■ SELECTED TEXT
Content starts

Images courtesy of the Georgian Bay Biosphere Reserve.

Bats in the area are still suffering from white-nose syndrome but there are ways locals can help.

In Ontario, there are eight species of bats, though four are endangered from the fungus originating in Albany, New York.  It is estimated that millions of bats have died since 2006, according to Georgian Bay Biosphere Reserve, Education, and Stewardship Coordinator, Delaina Arnold.

The fungus doesn’t directly kill infected bats. It causes them discomfort such as itchiness.  That leads to the bats using up their stored energy to scratch and move around in the winter and also leads them to have to search for food while they should be hibernating. Often bats will succumb to freezing temperatures.

To help with the problem the Biosphere has created “bat houses” that people can buy and put on their property.  The houses help prevent the spread of white-nose syndrome.

Arnold says that white-nose syndrome has existed in the area for several years but it’s difficult to measure and quantify how many bats are affected.

Content ends

■ DATA RECORDS
Content starts

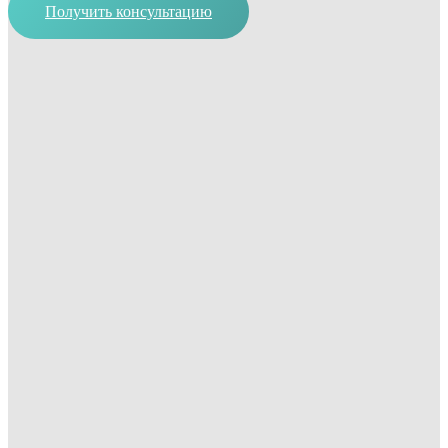
Получить консультацию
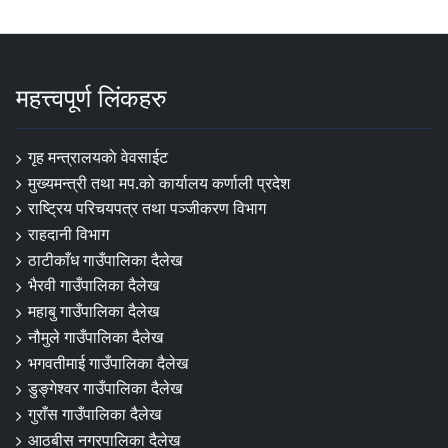
महत्त्वपूर्ण लिंकहरु
गृह मन्त्रालयकाे वेवसाईट
मुख्यमन्त्री तथा मप.को कार्यालय कर्णाली प्रदेश
राष्ट्रिय परिचयपत्र तथा पञ्जीकरण विभाग
राहदानी विभाग
ठाटीकाँध गाउँपालिका दैलेख
भैरवी गाउँपालिका दैलेख
महाबु गाउँपालिका दैलेख
नौमुले गाउँपालिका दैलेख
भगवतीमाई गाउँपालिका दैलेख
डुङ्गेश्वर गाउँपालिका दैलेख
गुराँस गाउँपालिका दैलेख
आठबीस नगरपालिका दैलेख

Content ends

■ QUESTIONS TO ANSWER
A – From the white-nose syndrome article, list every effect the fungus has on infected bats.
B – Extract the passage of the white-nose syndrome article starting at "Bats in the" and ending at "of white-nose syndrome.".
Work only from the white-nose syndrome article.

■ SOLUTION LIST
A –
- Discomfort such as itchiness
- Using up their stored energy to scratch and move around in the winter
- Having to search for food while they should be hibernating
- Often succumbing to freezing temperatures

B –
Bats in the area are still suffering from white-nose syndrome but there are ways locals can help.

In Ontario, there are eight species of bats, though four are endangered from the fungus originating in Albany, New York.  It is estimated that millions of bats have died since 2006, according to Georgian Bay Biosphere Reserve, Education, and Stewardship Coordinator, Delaina Arnold.

The fungus doesn’t directly kill infected bats. It causes them discomfort such as itchiness.  That leads to the bats using up their stored energy to scratch and move around in the winter and also leads them to have to search for food while they should be hibernating. Often bats will succumb to freezing temperatures.

To help with the problem the Biosphere has created “bat houses” that people can buy and put on their property.  The houses help prevent the spread of white-nose syndrome.